╭─ Raw data

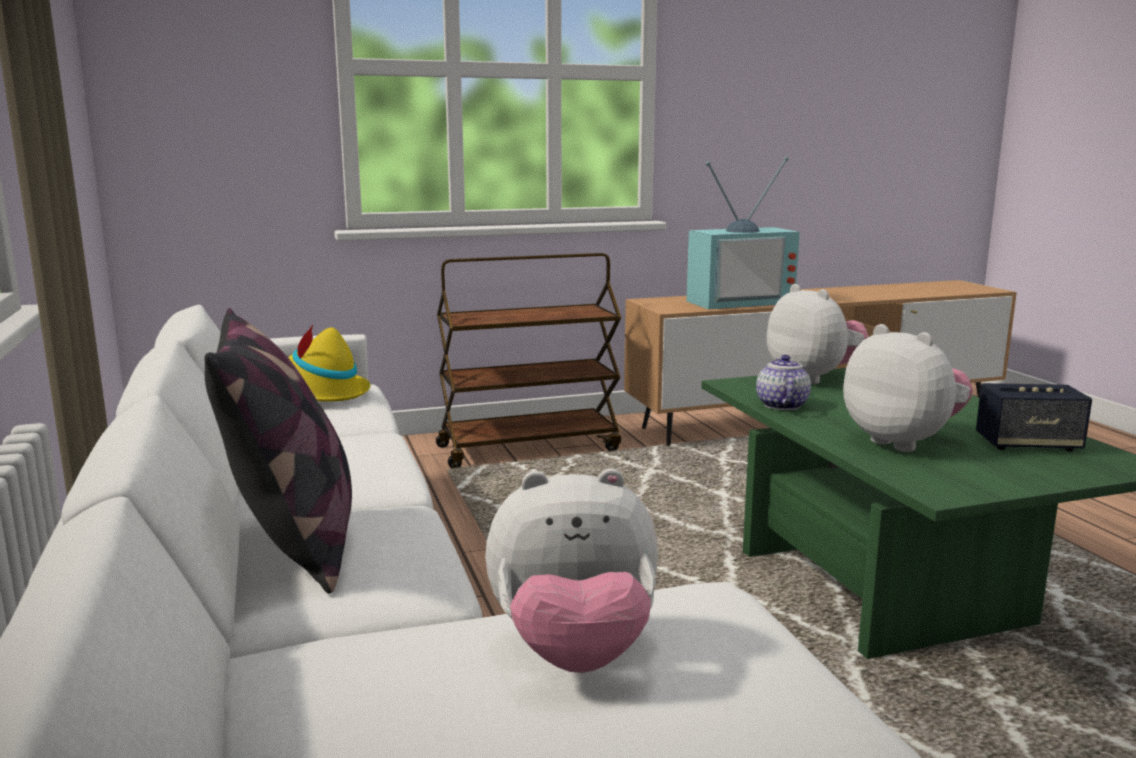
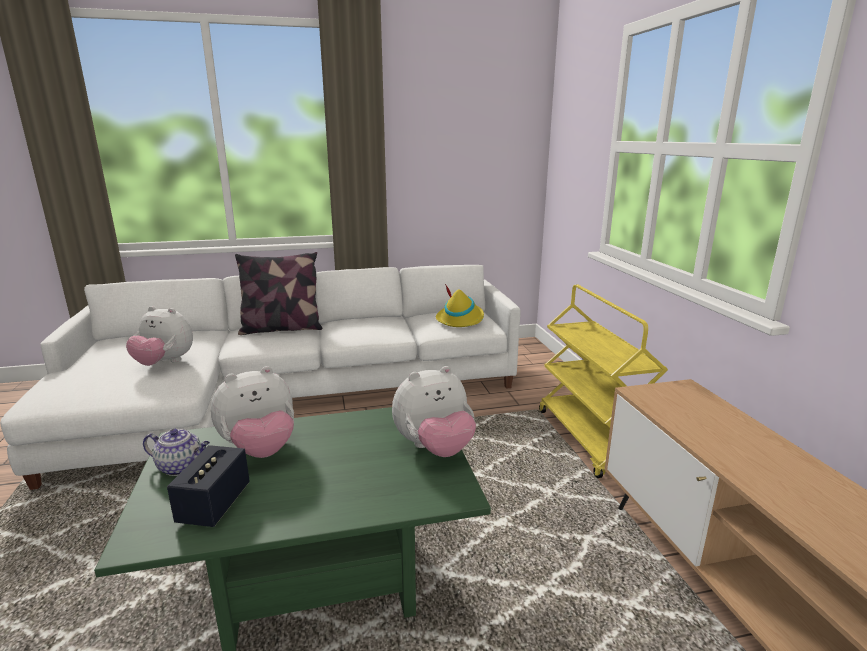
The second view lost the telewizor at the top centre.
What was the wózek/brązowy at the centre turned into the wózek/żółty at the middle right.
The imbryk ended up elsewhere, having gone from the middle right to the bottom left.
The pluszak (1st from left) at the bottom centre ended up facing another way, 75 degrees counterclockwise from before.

╰─

# Goal of the exercise
From the first line to the last, write out the data above exactly. Omit the pictures.

# Problem solution
The second view lost the telewizor at the top centre.
What was the wózek/brązowy at the centre turned into the wózek/żółty at the middle right.
The imbryk ended up elsewhere, having gone from the middle right to the bottom left.
The pluszak (1st from left) at the bottom centre ended up facing another way, 75 degrees counterclockwise from before.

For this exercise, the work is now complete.